Im Inneren der Insel hat sich ein Rest vom traditionellen Mykonos erhalten.

Für Fans des antiken Griechenlandes empfiehlt sich ein Tagesausflug auf die nahe gelegene Insel Delos. Sie war ein Handelszentrum in der ägäischen Inselwelt, ein kleines Singapur der Antike.

Aber es erstaunt uns, dass die Windmühlen im Hauptort – Wahrzeichen von Mykonos und auf jeder Postkarte verewigt – nicht in ein stadtplanerisches Konzept eingebunden ist. Lieblos wird der Platz davor als lukrative Parkfläche genutzt, an eine Restauration der Mühlen scheint bislang noch keiner gedacht zu haben.

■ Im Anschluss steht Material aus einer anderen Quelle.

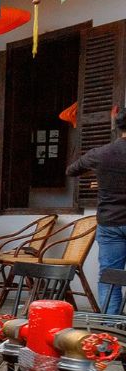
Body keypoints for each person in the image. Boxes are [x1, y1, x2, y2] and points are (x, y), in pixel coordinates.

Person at [69, 113, 126, 314]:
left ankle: (111, 327)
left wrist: (99, 172)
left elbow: (72, 171)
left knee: (110, 275)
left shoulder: (101, 153)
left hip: (110, 222)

Aber dafür ist die Insel“hauptstadt“ eine äußerst gepflegte Puppenstube, mit verwinkelten Gassen, exklusiven Bars und Boutiken und der typischen Pflasterung. Wir laufen durch blendendes Weiß mit den kräftigen Farbtupfern der Ägäis.

Wir hatten im Mai Glück und konnten vormittags unbehelligt durch die engen Gassen schlendern. Ganz anders im Oktober, als drei oder vier Kreuzfahrtschiffe auf der Reede lagen: Chinesen, Amerikaner und Briten schoben sich durch die Gassen. Erst als das letzte Schiff auslief, kehrte Ruhe für die Dauergäste der Insel ein. Dann konnten wir uns in Ruhe ein Restaurant suchen und die Stimmung des frühen Abends genießen.

Aber gänzlich konkurrenzlos ist der Blick von unserer Terrasse auf dem Hügel. Die Farben der Dämmerung verwandeln den Rest der Welt am Horizont in Orange oder Rosa. Und der Pool leuchtet unwirklich, als ob das Meer zu uns auf den Berg gekommen ist. Die Ruhe hier oben – nächtelange Parties sind in unserem Alter nicht mehr ganz so erstrebenswert – lässt uns schweben.

Marco kam zuweilen frühmorgens vorbei, um den Pool zu reinigen. Die Finanzkrise noch in bester Erinnerung fragte ich ihn, wie er die Zukuft für sich, Mykonos und sein Land sieht. Marco war sehr diplomatisch, gab aber zu, dass ihm Sorge macht, wie lange die derzeitige Politik durchzuhalten sei, ohne dass es zu politischen Verwerfungen kommt. Die Pandemie war da nicht einmal am Horizont. Er hofft, dass die strukturellen Reformen im Land erfolgreich sind. Eine Alternative mochte er sich kaum vorstellen. Seine Generation ist es, um deren Zukunft es geht.

Marco hat in den Mythos Mykonos investiert. Sein kleines Unternehmen muss sich allein im Behördendschungel und gegen die Interessen weit Mächtiger durchsetzen. Er und seine Familie, sein Fleiß und Engagement für seine Gäste, erschienen uns aber als ein gutes Beispiel dafür, dass Griechenland beste Chancen hat, die Krise hinter sich zu lassen.

Am Abend verabschiedet er sich von uns am Inselflughafen, wir sind in drei Stunden zurück in unserer Heimat.